Schelp also used his influence to force Heinkel to develop one of his pet projects, the "diagonal compressor", a sort of combination of the centrifugal and axial designs. At the time the pure axial compressors were having problems with surging and air intake turbulence, while the centrifugal designs proved fairly immune to these problems. Although it was mechanically possible to arrange a centrifugal stage in front of axial ones, this arrangement would require a large frontal area, and a small frontal area was the only real reason to use an axial arrangement. Schelp's diagonal stage appeared to offer the best of both worlds, only slightly larger than an axial stage of the same air flow, but with much wider-chord blades that should be more resistant to airflow problems. Schelp demanded that the HeS 011 use this design, which proved to be much more difficult to build than originally thought, and led to lengthy delays in that project.

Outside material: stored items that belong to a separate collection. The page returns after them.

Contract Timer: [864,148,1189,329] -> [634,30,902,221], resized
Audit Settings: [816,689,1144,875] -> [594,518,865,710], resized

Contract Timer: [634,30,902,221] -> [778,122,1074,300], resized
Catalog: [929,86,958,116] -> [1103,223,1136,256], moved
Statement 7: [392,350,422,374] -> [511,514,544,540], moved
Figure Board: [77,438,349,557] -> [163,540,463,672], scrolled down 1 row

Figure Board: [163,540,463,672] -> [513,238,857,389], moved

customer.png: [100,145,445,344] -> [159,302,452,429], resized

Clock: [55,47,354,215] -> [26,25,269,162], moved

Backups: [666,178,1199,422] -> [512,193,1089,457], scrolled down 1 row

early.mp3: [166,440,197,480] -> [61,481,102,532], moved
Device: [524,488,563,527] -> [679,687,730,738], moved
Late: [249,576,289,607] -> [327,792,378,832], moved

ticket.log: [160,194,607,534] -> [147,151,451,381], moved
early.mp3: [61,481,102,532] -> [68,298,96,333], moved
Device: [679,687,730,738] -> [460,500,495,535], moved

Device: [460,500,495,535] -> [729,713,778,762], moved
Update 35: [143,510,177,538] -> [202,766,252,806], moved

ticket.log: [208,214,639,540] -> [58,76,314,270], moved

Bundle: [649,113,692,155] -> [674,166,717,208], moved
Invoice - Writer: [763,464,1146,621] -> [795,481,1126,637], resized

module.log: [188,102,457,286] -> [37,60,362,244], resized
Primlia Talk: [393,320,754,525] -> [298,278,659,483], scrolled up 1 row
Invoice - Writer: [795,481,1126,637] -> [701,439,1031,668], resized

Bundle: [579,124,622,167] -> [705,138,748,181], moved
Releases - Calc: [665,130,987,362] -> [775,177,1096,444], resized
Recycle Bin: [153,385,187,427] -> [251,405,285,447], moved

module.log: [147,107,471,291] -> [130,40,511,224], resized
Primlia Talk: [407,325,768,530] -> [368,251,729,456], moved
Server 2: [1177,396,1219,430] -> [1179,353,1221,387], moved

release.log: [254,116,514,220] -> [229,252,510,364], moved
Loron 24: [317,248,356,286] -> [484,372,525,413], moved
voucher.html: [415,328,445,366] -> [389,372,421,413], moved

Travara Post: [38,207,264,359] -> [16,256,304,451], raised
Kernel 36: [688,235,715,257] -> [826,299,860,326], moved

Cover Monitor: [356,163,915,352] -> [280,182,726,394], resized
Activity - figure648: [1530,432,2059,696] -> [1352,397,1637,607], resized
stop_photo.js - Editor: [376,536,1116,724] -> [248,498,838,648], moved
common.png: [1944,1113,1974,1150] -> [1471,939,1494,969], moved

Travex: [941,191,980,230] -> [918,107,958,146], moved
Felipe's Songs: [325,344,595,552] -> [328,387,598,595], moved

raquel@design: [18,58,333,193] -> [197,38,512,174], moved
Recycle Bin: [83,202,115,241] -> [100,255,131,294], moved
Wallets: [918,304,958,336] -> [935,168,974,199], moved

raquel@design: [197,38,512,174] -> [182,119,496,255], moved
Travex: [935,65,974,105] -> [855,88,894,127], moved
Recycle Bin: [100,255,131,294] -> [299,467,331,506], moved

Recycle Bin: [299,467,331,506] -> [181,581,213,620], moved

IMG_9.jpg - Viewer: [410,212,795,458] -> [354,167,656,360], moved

After the war, Schelp was taken to London where he was on 24-hour call if anyone in the Air Ministry wanted to talk to him. This was rarely done, and Schelp found himself able to wander London at will. On one such trip he came across the Gloster E.28/39, bearing a plaque that stated it was the first turbojet powered aircraft to fly. It had actually been beaten into the air by over a year by the Heinkel He 178, and when Schelp pointed this out it was wryly suggested there may be some inaccuracy with the plaque.

In 1946, Schelp moved to the United States as part of Operation Paperclip to work on small gas turbines. In 1951, he joined the Garrett Corporation, where he remained until his retirement in 1977. After retiring, Schelp continued to do consultancy work for the Garrett Corporation until 1986.